Saúde como autogestão e resistência II

Por Rodrigo Gagliano.

A consciência é apenas uma pequena parte do que somos e, nessa sociedade suicida, é a parte de nós que, não poucas vezes, funciona contra nós mesmxs: é ela quem se intoxica, quem se vicia. O modo como ela, a consciência, funciona é muito determinado pelo cenário em que nascemos: família, cultura local, alimentação, concepções de saúde-doença-cura, etc. Mas, se somos observadorxs, e não estamos muito intoxicadxs – xs intoxicadxs hibernam –, podemos perceber que há qualquer outra coisa, uma outra inteligência, que, se damos espaço, emerge, é uma espécie de sabedoria corporal que repica de muitas formas, nesse mesmo espaço da consciência: uma intuição, uma emoção súbita, uma frase estranha que nos passa pela mente, a lembrança de alguém que não vemos faz tempo e que depois nos diz que naquele momento também pensava em nós, uma falta de apetite, ou uma vontade de comer algo muito específico, uma fruta, quem sabe, que faz muito tempo não comemos… Observamos muitas vezes, essa inteligência agindo como contradição com que a boca diz… Por exemplo, você informa alguém que essa pessoa deve ir para a direita para encontrar um determinado lugar, mas, sua mão aponta para esquerda, já reparou que sua mão nunca erra a direção? Ou, outro exemplo ainda, uma pessoas está conversando com você, apesar das boas palavras que saem de sua boca, a expressão facial da pessoa desmente o que ela diz e, então, ficamos desconfiados… Esses todos são apenas detalhes, quase banais, dessa inteligência, contudo, que devemos ficar muito atentos para que nossa atenção possa captar coisas muito mais sutis. A atenção é como o couro de um instrumento de percussão, quanto mais esticado, melhor seu repique…

Conforme vamos abrindo espaço para essa outra inteligência, que está sempre ao nosso favor, crescemos em confiança. A nossa atenção capta essa inteligência e essa captação aumenta nossa confiança que aumenta nossa atenção. A atenção apenas precisa ser instigada pelo nosso desejo. Uma das pessoas sábias que passou por esse mundo, não precisamos de nomes, disse que deveríamos observar nossa mente com a mesma energia atenta com que observaríamos um quarto todo trancado com nós e uma cobra venenosa dentro, certamente, diz ela, nossa atenção estaria inteira ali, sem contradições, nos salvando da cobra. Ou, outra imagem mais meiga, da mesma pessoa, é que deveríamos olhar nossa mente com a mesma atenção que dispensamos a um filho recém-nascido, olhamos cada movimento, cada necessidade de nosso bebê… Será que somos capazes mesmo disso em relação a nossa mente?

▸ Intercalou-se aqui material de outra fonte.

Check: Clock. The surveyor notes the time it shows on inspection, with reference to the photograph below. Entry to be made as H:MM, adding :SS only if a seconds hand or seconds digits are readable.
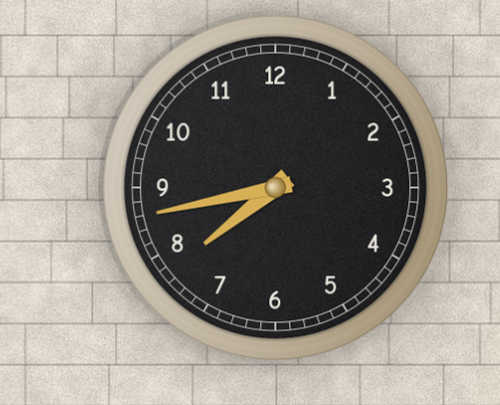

Mais acima, deixei explícita uma relação entre auto-observação e intoxicação, como proporcionalmente inversas, isto é, quanto mais intoxicados, menos atenção. As formas de intoxicação passam por todos os sentidos: paladar, olfato, visão, tato, audição. E, obviamente, a DES-intoxicação passa também pela limpeza de todos esses canais, pela limpeza de corpo/mente. Trataremos nos próximos textos dos processos de (des)intoxicar…

Até agora x leitorx deve estar se perguntando o que essa inteligência tem com saúde como autogestão e resistência. A autogestão em saúde passa por essa pesquisa interna, corporal/mental, pessoal, é preciso desbloquear os canais para “ouvirmos” mais e mais essa inteligência, é ela que tem boas bússolas para caminharmos em direção à saúde… Ela é imprescindível para nossa orientação própria.

Além da atenção e a crescente confiança, é preciso ainda outro passo em direção a essa inteligência saudável, é preciso uma ruptura psicológica com toda e qualquer autoridade: do médico, do farmacêutico, do analista, do professor, dos pais, do estado, do artista, do cientista, do padre/pastor, etc. As autoridades são SEMPRE um mal, em muitos sentidos, mas um deles é o fato de que se depositamos a confiança em qualquer dessas autoridades, deixamos de nos ouvir, de observarmos a nós e ao mundo, bloqueados pelo saber da autoridade, delegamos nossa vida a outrxs. Romper, psicologicamente, com a autoridade, se não podemos bani-las concretamente e de vez (infelizmente, esse é um fazer coletivo), significa que podemos ouvir o que tem para nos dizer, mas, nossa postura diante desse dito é outra, é uma postura interrogativa, iconoclasta e de desacato.

Ou seja, a autogestão da vida e da saúde passa pela horizontalização da vida, das relações, das quebras com ídolos e autoridades, pela resistência ao empoderamento dxs outrxs sobre nós. Em bom sentido, anarquia é vida e saúde!